I know that Yale’s not going to be looking at his third-grade report card and he has lots of time to turn it around, but it is alarming when your kid is in danger of failing third grade. And he’s not the only one who is failing: we are too. At least, that’s what it felt like to me. We can’t do the work for him, but what can we do? The days are long and hard. The evening disappears before you know it. We’re tired! But we can’t ignore that our child needs additional effort, additional support. And that it starts with us.
I think that’s what’s most gratifying about this particular experience is that my wife and I looked at each other and said, “We need help!” So we started talking with people and getting ideas. We asked teachers, friends, family, as well as looked at ourselves and how we were operating to come up with ideas to help flip the script.
Asking for help and getting additional support, perspectives, and ideas are great. But most importantly, acting on them is necessary. Like in a Parent Café – most people who attend a Parent Café will share the amazing experience they had, the connection they felt with the other parents in the room—the similarities in successes and challenges and, ultimately for me most profoundly, the recognition that all parents love their kids and want what’s best for them. We all want our kids to succeed.
But what happens after the Parent Café? What do you do with that knowledge? What do you do with that experience? If you’re not doing the work to apply the tools into your own parenting, it’s nothing more than a good time and maybe a stress reliever. You have to learn from the wisdom to make it worth it. That’s what you do on an individual level, and on an organizational level BSF has embarked on a national Parent Café Evaluation effort to help us understand the full story of the benefits of Cafés for parents, families, and communities. So, if Cafés are where we can ask for help and learn from others in a non-judgmental way, what does it mean when we step out of the Café?

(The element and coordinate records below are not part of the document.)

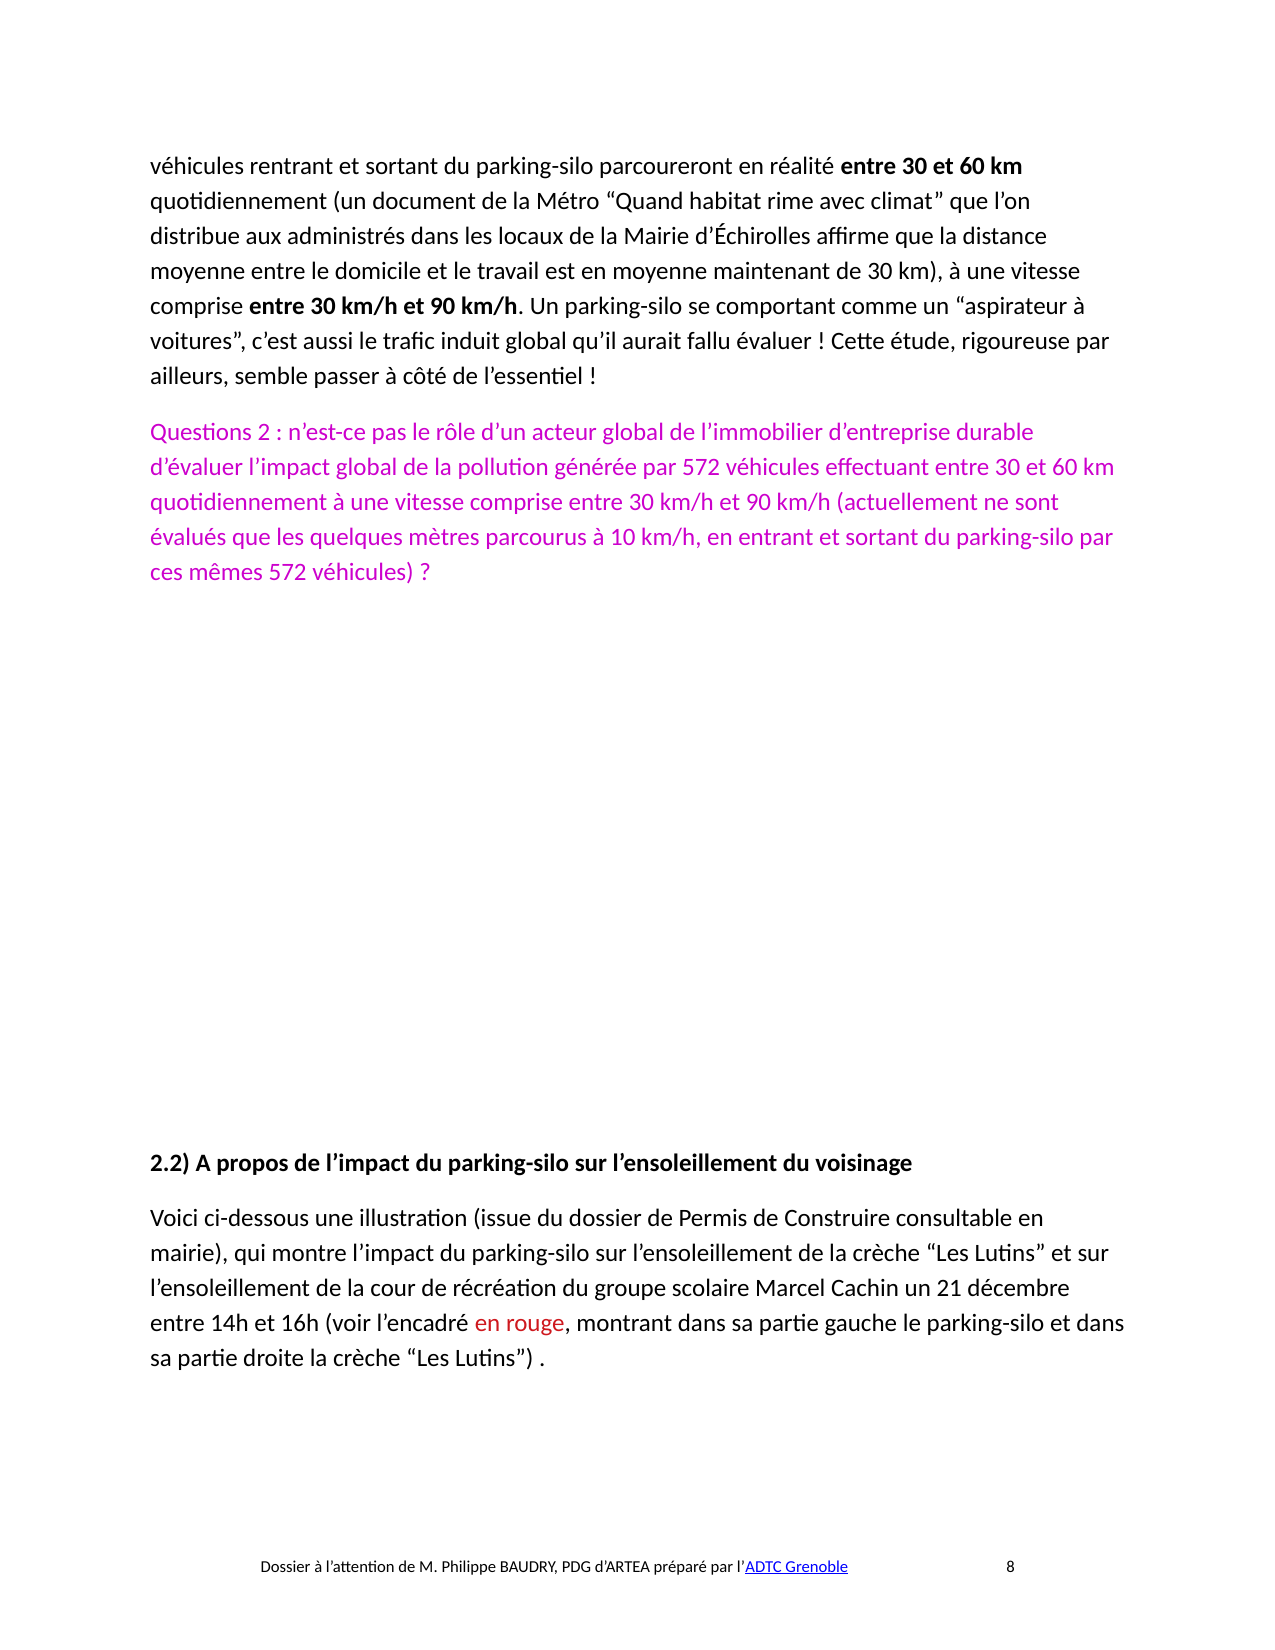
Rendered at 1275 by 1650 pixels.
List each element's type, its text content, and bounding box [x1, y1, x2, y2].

text Questions 2 : n’est-ce pas le rôle d’un acteur global de l’immobilier d’entreprise durable d’évaluer l’impact global de la pollution générée par 572 véhicules effectuant entre 30 et 60 km quotidiennement à une vitesse comprise entre 30 km/h et 90 km/h (actuellement ne sont évalués que les quelques mètres parcourus à 10 km/h, en entrant et sortant du parking-silo par ces mêmes 572 véhicules) ? [150, 416, 1125, 586]
text 2.2) A propos de l’impact du parking-silo sur l’ensoleillement du voisinage [150, 1147, 1125, 1177]
text Voici ci-dessous une illustration (issue du dossier de Permis de Construire consultable en mairie), qui montre l’impact du parking-silo sur l’ensoleillement de la crèche “Les Lutins” et sur l’ensoleillement de la cour de récréation du groupe scolaire Marcel Cachin un 21 décembre entre 14h et 16h (voir l’encadré en rouge, montrant dans sa partie gauche le parking-silo et dans sa partie droite la crèche “Les Lutins”) . [150, 1202, 1125, 1373]
text véhicules rentrant et sortant du parking-silo parcoureront en réalité entre 30 et 60 km quotidiennement (un document de la Métro “Quand habitat rime avec climat” que l’on distribue aux administrés dans les locaux de la Mairie d’Échirolles affirme que la distance moyenne entre le domicile et le travail est en moyenne maintenant de 30 km), à une vitesse comprise entre 30 km/h et 90 km/h. Un parking-silo se comportant comme un “aspirateur à voitures”, c’est aussi le trafic induit global qu’il aurait fallu évaluer ! Cette étude, rigoureuse par ailleurs, semble passer à côté de l’essentiel ! [150, 150, 1125, 391]
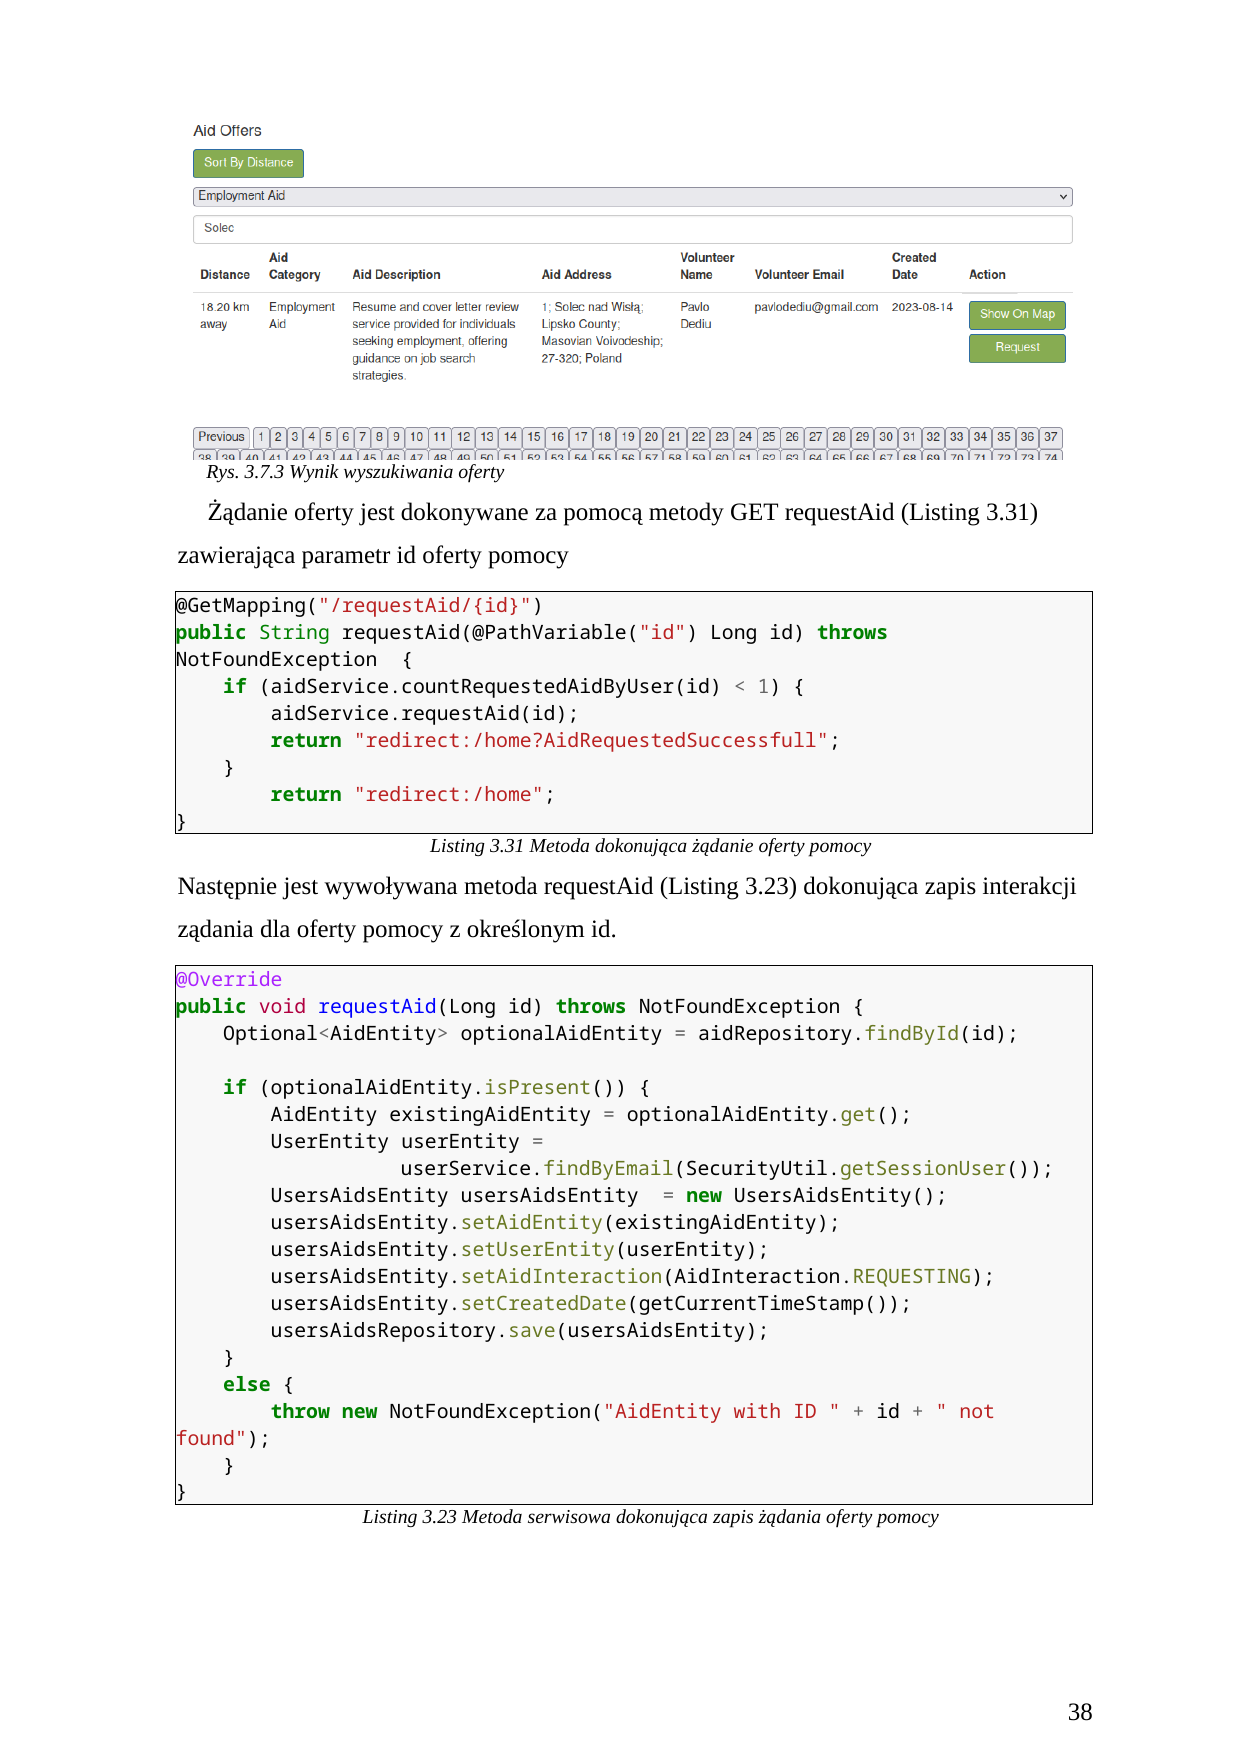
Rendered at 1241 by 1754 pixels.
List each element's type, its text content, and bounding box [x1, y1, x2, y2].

For us, it meant stricter limits on screens. It meant more time and effort with homework and studying. It meant more encouragement and reinforcement with our son. He’s a person that wants to do better, and the results were affecting his confidence. He needed to believe that he could do it.
What else did it mean? It meant communicating more with the teachers at school and asking for more help and clarification on assignments. (Imagine that! A 3rd grader not communicating what’s going on in class or writing down assignments all of the time. Shocking, I know!) And that communication created a pipeline into the house.

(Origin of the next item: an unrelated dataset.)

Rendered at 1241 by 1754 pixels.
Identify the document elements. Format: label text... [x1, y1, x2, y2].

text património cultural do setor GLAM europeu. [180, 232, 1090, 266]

It also meant getting some assistance from a friend, who is a teacher, to work with him outside of school. It meant sharing our challenges with family so they can be on the same page and provide their own insights and experiences.
In the long haul it means perseverance, which might be the prequel to resilience. This doesn’t happen overnight.
And it’s working. Not exactly how it was scripted or exactly in the way I envisioned, but he’s doing it! He continues to impress me with his resilience and how, with assistance and guidance, he’s creating his own norms for learning, retaining the information and building his confidence. It’s so important for me that he simply believes in himself. That no matter what, he can persevere. I don’t know what his future holds, but I fully expect him to be a Rock Star like his dad.
I’m reminded of the windshield wiper transmission I replaced in my car, which resulted in my wipers resting in the upright position. When I drive on a beautiful day, the wipers are visible on the windshield. But when it rains…it doesn’t make a difference. So, what does that mean to me? Parenting isn’t perfect and there are no instruction manuals. But when you’re getting the job done, who cares if you draw a blue duck.